The discipline that the cold war imposed on America, by contrast, seems to have faded. Last year, we cut the National Science Foundation budget, while indulging absurd creationist theories in our schools and passing pork-laden energy and transportation bills in the middle of an energy crisis. [….]

Janadas Devan, a Straits Times columnist, tried to explain to his Asian readers how the U.S. is changing. “Today’s conservatives,” he wrote, “differ in one crucial aspect from yesterday’s conservatives: the latter believed in small government, but believed, too, that a country ought to pay for all the government that it needed.

“The former believe in no government, and therefore conclude that there is no need for a country to pay for even the government that it does have. … (But) it is not only government that doesn’t show up when government is starved of resources and leached of all its meaning. Community doesn’t show up either, sacrifice doesn’t show up, pulling together doesn’t show up, ‘we’re all in this together’ doesn’t show up.”

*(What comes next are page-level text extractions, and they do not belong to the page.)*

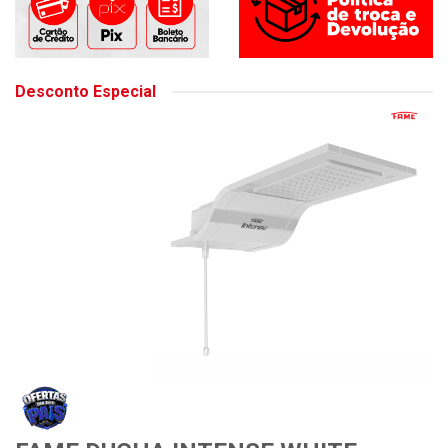
Desconto Especial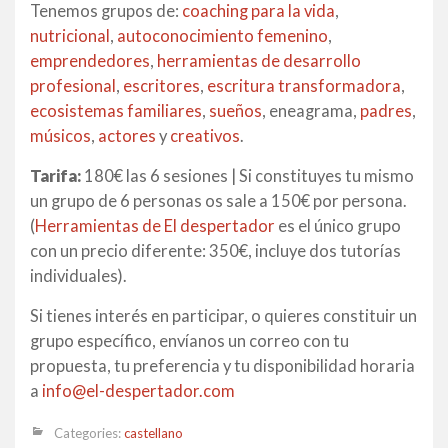
Tenemos grupos de:
coaching para la vida
,
nutricional
,
autoconocimiento femenino
,
emprendedores
,
herramientas de desarrollo
profesional
,
escritores
,
escritura transformadora
,
ecosistemas familiares
,
sueños
, eneagrama,
padres
,
músicos
,
actores
y
creativos
.
Tarifa:
180€ las 6 sesiones | Si constituyes tu mismo
un grupo de 6 personas os sale a 150€ por persona.
(
Herramientas de El despertador
es el único grupo
con un precio diferente: 350€, incluye dos tutorías
individuales).
Si tienes interés en participar, o quieres constituir un
grupo específico, envíanos un correo con tu
propuesta, tu preferencia y tu disponibilidad horaria
a
info@el-despertador.com
Categories:
castellano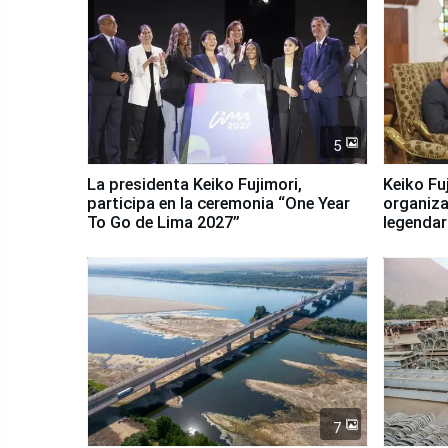
5
La presidenta Keiko Fujimori,
Keiko Fu
participa en la ceremonia “One Year
organiza
To Go de Lima 2027”
legendar
7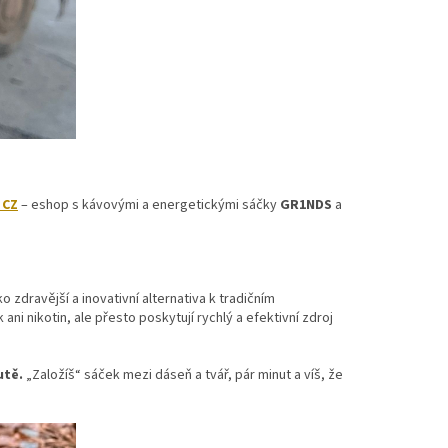
 CZ
– eshop s kávovými a energetickými sáčky
GR1NDS
a
o zdravější a inovativní alternativa k tradičním
 ani nikotin, ale přesto poskytují rychlý a efektivní zdroj
utě.
„Založíš“ sáček mezi dáseň a tvář, pár minut a víš, že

So, Friedman has some interesting points, and I loved his dig at the ex-FEMA director.

Thursday night – I got home too late to watch George W. Bush’s primetime tv speech, but I actually watched ABC’s “Primetime” showing of how we can prepare for the Next Big One – i.e., a deadly possible avian flu pandemic that could kills millions, reminiscent of (or be worse than) the 1918 flu epidemic; or, a Big One earthquake in San Francisco (in which the mayor of San Fran actually admits that they are not prepared, having learned nothing from 1989’s earthquake); or a nuclear attack (hypothetically hitting… NYC. Gee, thanks, Chris Cuomo, for breaking down that particular storyline). Scary stuff. ABC’s reporters try to reassure that, with the right preparation and positive determined attitude, we could be okay, but apparently, US is hardly ready (we haven’t stockpiled enough flu medication; there’s no heightened awareness/public education about how to prepare or what to do; clearly, San Fran’s in deep doo-doo; and, yeah, Times Square will be wiped out by the nukes – but NY’ers are hardy people – as if this city hasn’t seen enough disaster). Oh, well.